New York – The Homeland Security Department is stumping hard for a legislative proposal that will give it broad authority to expeditiously bar companies that might pose cyber threats from civilian government supply chains, Undersecretary Chris Krebs said Tuesday.

The proposal, which the White House put together with the department’s help, has not yet been formally introduced as legislation. A House Homeland Security Committee staffer told Nextgov, however, that committee leaders will push for the proposal if they believe it has a strong chance of passing both chambers.

If the Trump administration proposal can’t win broad support, House Homeland leaders will push for a narrower bill that would broaden the department’s supply chain authority but only for Homeland Security’s own networks, the staffer said.

Homeland Security is also offering technical guidance on that bill, Krebs told reporters during a department cybersecurity summit in New York. He said he’s confident some version of the plan can become law before the close of this Congress in January.

The push comes as Homeland Security is conducting a broad review of government supply chains for cyber threats, such as hardware and software components produced inside adversary nations that might be used for nation-state spying.

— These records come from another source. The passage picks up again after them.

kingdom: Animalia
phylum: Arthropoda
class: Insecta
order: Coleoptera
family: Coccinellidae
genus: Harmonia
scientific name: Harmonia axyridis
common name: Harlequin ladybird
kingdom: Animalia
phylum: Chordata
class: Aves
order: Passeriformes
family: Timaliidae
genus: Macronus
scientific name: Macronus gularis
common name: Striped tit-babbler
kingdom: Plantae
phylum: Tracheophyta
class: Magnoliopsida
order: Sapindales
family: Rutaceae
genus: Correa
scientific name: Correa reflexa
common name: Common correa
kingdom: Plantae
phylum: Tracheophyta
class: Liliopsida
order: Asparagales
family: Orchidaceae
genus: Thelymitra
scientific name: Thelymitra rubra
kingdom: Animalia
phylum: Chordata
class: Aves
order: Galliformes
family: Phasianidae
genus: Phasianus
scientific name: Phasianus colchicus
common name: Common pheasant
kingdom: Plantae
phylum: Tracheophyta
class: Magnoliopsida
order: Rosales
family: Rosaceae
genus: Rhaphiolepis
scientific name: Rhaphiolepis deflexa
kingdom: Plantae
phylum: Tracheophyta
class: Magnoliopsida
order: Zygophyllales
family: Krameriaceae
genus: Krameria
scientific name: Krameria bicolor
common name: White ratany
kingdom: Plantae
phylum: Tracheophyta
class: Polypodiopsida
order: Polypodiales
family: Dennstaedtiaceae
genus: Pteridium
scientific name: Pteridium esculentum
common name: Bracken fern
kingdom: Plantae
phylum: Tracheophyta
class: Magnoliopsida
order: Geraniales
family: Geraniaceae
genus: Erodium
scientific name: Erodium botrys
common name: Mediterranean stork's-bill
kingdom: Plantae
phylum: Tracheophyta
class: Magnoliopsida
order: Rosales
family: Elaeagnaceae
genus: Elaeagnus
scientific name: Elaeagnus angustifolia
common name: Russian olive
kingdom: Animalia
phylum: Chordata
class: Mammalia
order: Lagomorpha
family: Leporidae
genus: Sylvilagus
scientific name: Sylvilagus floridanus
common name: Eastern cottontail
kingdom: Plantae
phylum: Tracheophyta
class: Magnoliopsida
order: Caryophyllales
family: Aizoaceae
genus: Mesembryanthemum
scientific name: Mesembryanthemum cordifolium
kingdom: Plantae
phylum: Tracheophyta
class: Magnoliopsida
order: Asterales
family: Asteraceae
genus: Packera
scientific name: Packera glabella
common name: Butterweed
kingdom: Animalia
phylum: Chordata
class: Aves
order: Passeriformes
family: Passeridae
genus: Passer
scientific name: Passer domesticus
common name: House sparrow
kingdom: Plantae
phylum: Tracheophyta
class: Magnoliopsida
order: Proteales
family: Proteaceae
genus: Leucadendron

Homeland Security is examining several specific companies as part of that effort, a department official told Nextgov, but the official declined to discuss particular companies.

The department’s most aggressive move to protect supply chains to date was an October directive ordering civilian agencies to remove software from Russian anti-virus maker Kaspersky from their networks.

That directive was later backed up by legislation. Congress passed similar legislation barring the Chinese companies Huawei and ZTE Wednesday. That bill's now awaiting the president's signature.

Congress granted Homeland Security the authority to issue those mandatory cybersecurity directives in 2014 in an effort to increase the department’s authority over governmentwide cyber protections.

Editor's note: This story was updated to reflect passage of the National Defense Authorization Act shortly after the story was published.